**ACTIVITY**
Write the next part of the article on Juan Maldacena's conjecture about the number of dimensions of space, beginning after its final sentence.

**EXTRACTED TEXT**
----

Shadow World

How many dimensions space has could all be a matter of perspective

In a school of thought that teaches the existence of extra dimensions, Juan Maldacena may at first sound a little out of place. String theory is physicists’ still-tentative strategy for reconciling Einstein’s theory of gravitation with quantum physics. Its premise is that the subatomic particles that roam our three-dimensional world are really infinitesimally thin strings vibrating in nine dimensions. According to Maldacena, however, the key to understanding string theory is not to add more dimensions but to cut their number down.

A pattern takes on different appearances depending on the shape of the surface it covers. A 10-year-old mathematical conjecture suggests a similar link between laws of physics as they are perceived in universes with different geometries, even different numbers of dimensions. A. Sandberg
YOU’RE JUST PROJECTING. Universes with different physical laws and even different numbers of dimensions could have an underlying mathematical equivalence, much as a single pattern in this artist’s impression looks different when projected onto surfaces with different geometries. A. Sandberg
SLIPPERY LIQUID. In this computer simulation, collision of two gold nuclei creates a quark-gluon plasma whose behavior mathematically resembles that of seismic waves on the surface of a black hole. Brookhaven National Laboratory

In his vision, the mathematical machinery of strings completely translates into a more ordinary quantum theory of particles, but one whose particles would live in a universe without gravity. Gravity would be replaced by forces similar to the nuclear forces that prevailed in the universe’s first instants. And this would be a universe with fewer dimensions than the realm inhabited by strings.

Just as a hologram creates the illusion of the third dimension by scattering light off a 2-D surface, gravity and the however many dimensions of space could be a higher-dimensional projection of a drama playing out in a flatter world.

In physics parlance, the two theories would be dual to each other—two mathematically equivalent languages for describing the same reality. Physicists could study each phenomenon using whichever language that makes it easier to understand.

Maldacena first presented his conjecture in November 1997, and it quickly became a leading theme in string theory research. Ten years later, physicists still don’t have proof of it, though many have tried and thousands of papers have been written. But hints have been accumulating, and recently experts have found “very strong evidence” that the conjecture is true, says Maldacena, now at the Institute for Advanced Study in Princeton, N.J.

Meanwhile, the work by Maldacena and others has helped clarify a nagging paradox about black holes, gravity’s most extreme phenomena, by translating the problem into ordinary quantum theory. Physicists have also used the dictionary in reverse, turning problems about real-world particles such as quarks into questions about how seismic waves shake black holes. Surprisingly, the black hole calculations have often turned out to be more manageable than the original form of the problem.

----

**GIVEN MATERIAL**
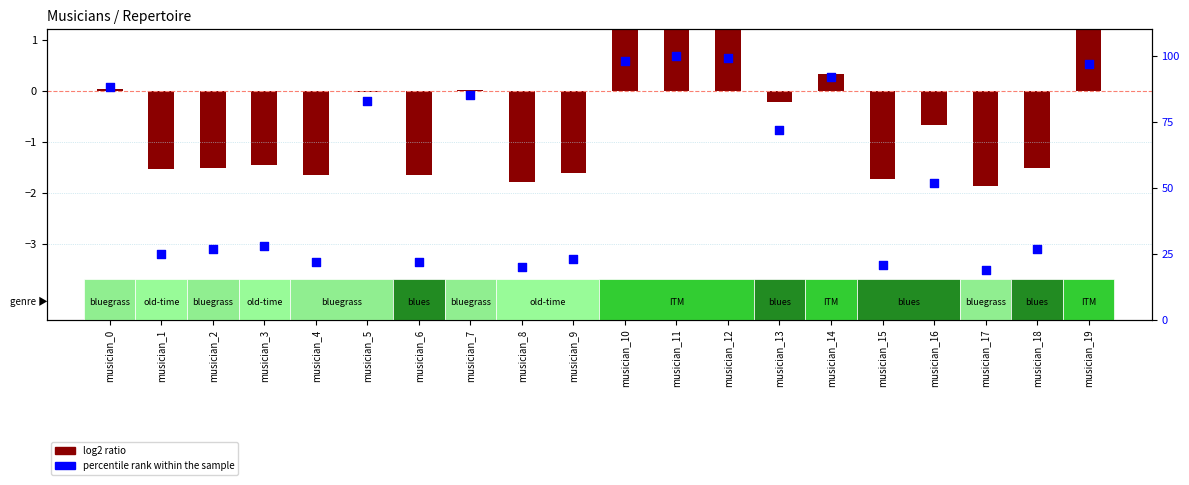

Which series has the largest Y range (max minus min)?

percentile rank within the sample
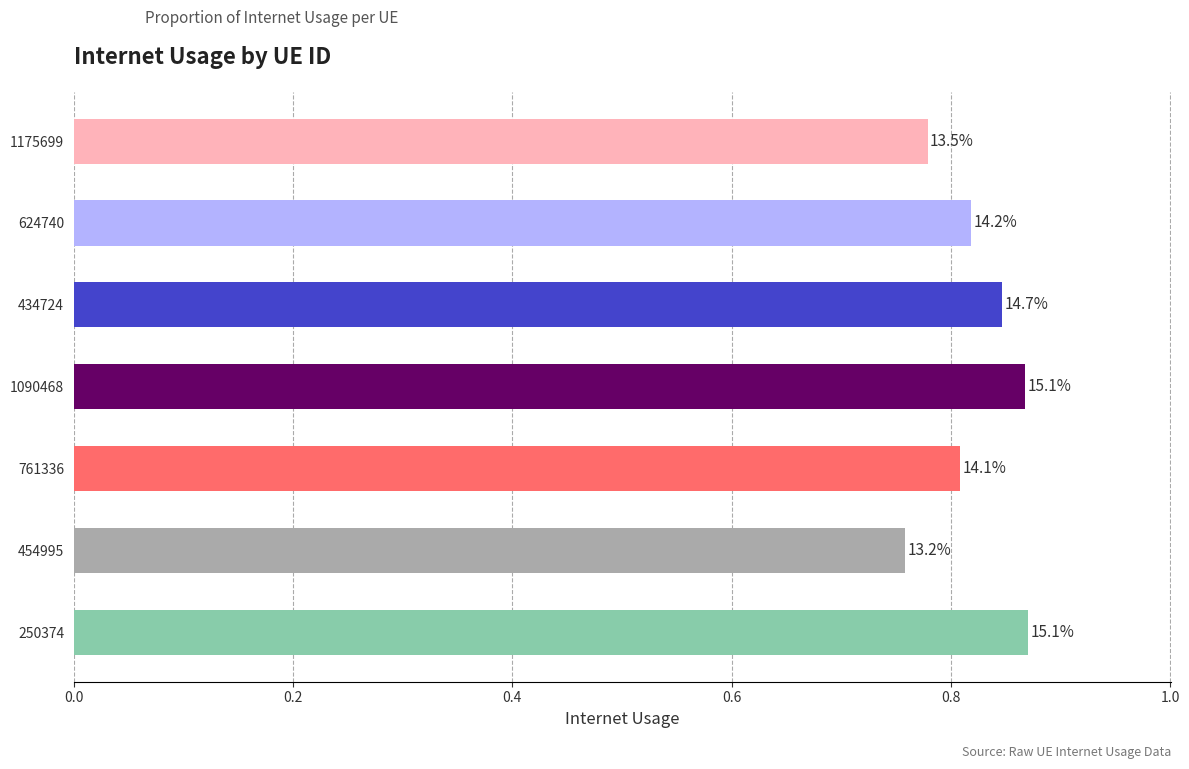

What is the difference between the second highest and second lowest values?

0.1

----

**ANSWER SECTION**
But the most important fallout from Maldacena’s intuition has probably been on the field of string theory itself. His work has offered physicists hope that they can make the string idea rigorous by tracing its roots to ordinary quantum physics. Maldacena’s conjecture has energized string theory advocates, occupying the center of a confluence of ideas coming from several branches of physics. “It’s the most incredible discovery in theoretical physics in the last 20 years,” says Harvard University’s Nima Arkani-Hamed.

Stone-cold genius

In 1997, Maldacena was contemplating a stubborn paradox having to do with black holes. Stephen Hawking of the University of Cambridge in England had long ago calculated that black holes would slowly evaporate, eventually disappearing in a burst of gamma rays. Apparently, no record would survive of the shape, size, or history of all the stuff that had fallen into a black hole.

But quantum mechanics does not allow information to be erased from the universe. Physical processes leave traces that could in principle be reversed to reconstruct the past, if accepted principles of quantum theory are correct. But perhaps, Hawking and others suggested, ordinary quantum theory breaks down inside a black hole.

Maldacena attacked the paradox using string theory. But instead of using the extra elbow room afforded by six additional dimensions, he took the opposite approach, suggesting that gravitational phenomena in a stringy universe—including black holes—can have a representation in terms of particles.

So if the quantum physics of particles—where nothing can destroy information—can completely encapsulate the physics of black holes, then a black hole cannot destroy information either. There would have to be some other explanation for Hawking’s paradox, but at least the foundations of quantum theory should be safe.

In 2004 , spurred in part by Maldacena’s work, Hawking admitted that he had changed his mind, and stated that black holes probably don’t destroy information after all (SN: 9/25/04, p. 202).

Maldacena first posted his proposal online in November 1997, barely a year after earning his Ph.D. degree at Princeton University. Within a few weeks, some of the leading string theory experts, including Edward Witten of the Institute for Advanced Study and Igor Klebanov of Princeton University, helped write a more explicit dictionary for Maldacena’s duality. By the following June, when physicists met for a string theory conference in Santa Barbara, Calif., many were already unraveling the implications of Maldacena’s idea.

At the meeting’s banquet, physicists sang and danced to a song entitled “The Maldacena,” a spoof of the then-popular “Macarena.” “In some ways, it really took over the field,” Klebanov says of the conjecture, which another leading researcher calls the work of a “stone-cold genius.”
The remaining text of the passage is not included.